JOB:
Using the listing below, set down exactly the lines starting at the line that contains "typically needed to reach this career level." and ending at the line that contains "honest, personalized guidance to help you", both included, and no others.
---------- STORED DATA ----------
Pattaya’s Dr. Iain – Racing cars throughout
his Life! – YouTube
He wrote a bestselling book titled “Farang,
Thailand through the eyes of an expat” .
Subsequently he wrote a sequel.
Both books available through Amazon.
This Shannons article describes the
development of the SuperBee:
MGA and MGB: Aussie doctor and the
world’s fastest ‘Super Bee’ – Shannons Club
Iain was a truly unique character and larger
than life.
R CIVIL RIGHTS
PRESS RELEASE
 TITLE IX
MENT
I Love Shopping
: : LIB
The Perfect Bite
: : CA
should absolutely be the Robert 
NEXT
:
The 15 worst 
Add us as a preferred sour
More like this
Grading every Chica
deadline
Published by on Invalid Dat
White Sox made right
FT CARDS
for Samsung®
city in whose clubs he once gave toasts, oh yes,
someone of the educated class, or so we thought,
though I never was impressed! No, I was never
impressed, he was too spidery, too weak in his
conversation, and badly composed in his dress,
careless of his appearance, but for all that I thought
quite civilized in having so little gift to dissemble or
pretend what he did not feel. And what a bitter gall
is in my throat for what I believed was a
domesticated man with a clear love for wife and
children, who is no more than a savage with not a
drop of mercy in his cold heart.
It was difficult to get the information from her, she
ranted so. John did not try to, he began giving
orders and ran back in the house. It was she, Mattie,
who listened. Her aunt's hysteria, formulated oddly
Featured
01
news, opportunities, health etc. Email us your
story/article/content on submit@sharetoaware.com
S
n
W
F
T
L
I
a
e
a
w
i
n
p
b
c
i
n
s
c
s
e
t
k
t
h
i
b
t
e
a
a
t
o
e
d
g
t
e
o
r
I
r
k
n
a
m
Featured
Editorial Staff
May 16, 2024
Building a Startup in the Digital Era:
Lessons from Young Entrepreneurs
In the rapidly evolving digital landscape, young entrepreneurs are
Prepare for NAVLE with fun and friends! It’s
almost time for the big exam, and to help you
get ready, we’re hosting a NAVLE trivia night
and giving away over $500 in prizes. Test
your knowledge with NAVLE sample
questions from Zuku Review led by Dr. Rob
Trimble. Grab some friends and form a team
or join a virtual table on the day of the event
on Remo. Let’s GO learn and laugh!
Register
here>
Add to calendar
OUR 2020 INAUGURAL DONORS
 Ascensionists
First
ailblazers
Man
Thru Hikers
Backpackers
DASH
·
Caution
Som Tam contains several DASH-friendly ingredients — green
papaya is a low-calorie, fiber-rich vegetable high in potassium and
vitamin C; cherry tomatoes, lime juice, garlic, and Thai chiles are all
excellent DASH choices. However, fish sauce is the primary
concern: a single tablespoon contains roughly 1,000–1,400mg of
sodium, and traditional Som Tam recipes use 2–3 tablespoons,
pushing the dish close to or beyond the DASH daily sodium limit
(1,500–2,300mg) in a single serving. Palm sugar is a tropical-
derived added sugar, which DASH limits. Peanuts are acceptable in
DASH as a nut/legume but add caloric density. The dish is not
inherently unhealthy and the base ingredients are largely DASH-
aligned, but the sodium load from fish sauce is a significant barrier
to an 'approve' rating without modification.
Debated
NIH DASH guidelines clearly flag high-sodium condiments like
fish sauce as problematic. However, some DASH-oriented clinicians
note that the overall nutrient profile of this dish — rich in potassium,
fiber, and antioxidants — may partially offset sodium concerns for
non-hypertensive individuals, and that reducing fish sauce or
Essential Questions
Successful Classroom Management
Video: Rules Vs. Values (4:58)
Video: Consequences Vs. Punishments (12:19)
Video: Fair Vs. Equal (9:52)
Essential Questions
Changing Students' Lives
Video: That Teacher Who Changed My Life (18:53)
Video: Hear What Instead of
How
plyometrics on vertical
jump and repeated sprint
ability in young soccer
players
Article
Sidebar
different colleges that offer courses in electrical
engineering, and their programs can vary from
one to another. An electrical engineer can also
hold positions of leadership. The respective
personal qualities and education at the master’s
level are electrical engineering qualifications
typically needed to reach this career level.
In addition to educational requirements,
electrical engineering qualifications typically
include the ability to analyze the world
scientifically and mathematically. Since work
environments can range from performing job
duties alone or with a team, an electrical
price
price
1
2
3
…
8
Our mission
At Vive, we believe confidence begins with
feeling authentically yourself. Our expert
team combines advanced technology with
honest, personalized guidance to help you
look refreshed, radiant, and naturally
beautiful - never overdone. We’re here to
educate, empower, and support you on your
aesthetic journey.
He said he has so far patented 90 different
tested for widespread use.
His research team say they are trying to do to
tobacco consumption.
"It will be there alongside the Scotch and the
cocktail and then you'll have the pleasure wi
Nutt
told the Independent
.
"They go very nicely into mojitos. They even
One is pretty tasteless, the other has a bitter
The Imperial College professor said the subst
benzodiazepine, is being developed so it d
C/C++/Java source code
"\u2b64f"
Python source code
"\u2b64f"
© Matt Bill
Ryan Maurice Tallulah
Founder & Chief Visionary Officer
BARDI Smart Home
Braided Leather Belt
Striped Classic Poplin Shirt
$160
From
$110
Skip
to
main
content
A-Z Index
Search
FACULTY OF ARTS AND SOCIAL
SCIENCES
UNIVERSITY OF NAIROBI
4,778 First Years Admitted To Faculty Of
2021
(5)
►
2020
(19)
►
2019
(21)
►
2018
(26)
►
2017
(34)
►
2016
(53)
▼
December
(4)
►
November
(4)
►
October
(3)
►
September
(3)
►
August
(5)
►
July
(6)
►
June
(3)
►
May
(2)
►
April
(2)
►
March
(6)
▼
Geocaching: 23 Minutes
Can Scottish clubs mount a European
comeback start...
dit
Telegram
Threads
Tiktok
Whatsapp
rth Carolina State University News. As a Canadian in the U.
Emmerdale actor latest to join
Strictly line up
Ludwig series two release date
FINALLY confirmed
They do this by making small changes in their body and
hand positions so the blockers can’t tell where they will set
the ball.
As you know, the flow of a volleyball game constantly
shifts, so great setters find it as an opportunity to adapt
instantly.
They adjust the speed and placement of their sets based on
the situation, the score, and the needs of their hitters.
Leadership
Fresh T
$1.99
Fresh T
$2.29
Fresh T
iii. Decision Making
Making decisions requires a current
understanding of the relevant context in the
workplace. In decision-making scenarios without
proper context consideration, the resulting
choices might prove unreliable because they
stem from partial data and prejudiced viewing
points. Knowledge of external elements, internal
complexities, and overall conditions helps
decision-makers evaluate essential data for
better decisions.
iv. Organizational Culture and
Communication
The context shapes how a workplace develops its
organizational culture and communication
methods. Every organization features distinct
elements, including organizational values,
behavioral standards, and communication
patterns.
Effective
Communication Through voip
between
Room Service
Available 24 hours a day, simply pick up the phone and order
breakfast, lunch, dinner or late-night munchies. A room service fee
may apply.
----------
TASK RESPONSE:
typically needed to reach this career level.
In addition to educational requirements,
electrical engineering qualifications typically
include the ability to analyze the world
scientifically and mathematically. Since work
environments can range from performing job
duties alone or with a team, an electrical
price
price
1
2
3
…
8
Our mission
At Vive, we believe confidence begins with
feeling authentically yourself. Our expert
team combines advanced technology with
honest, personalized guidance to help you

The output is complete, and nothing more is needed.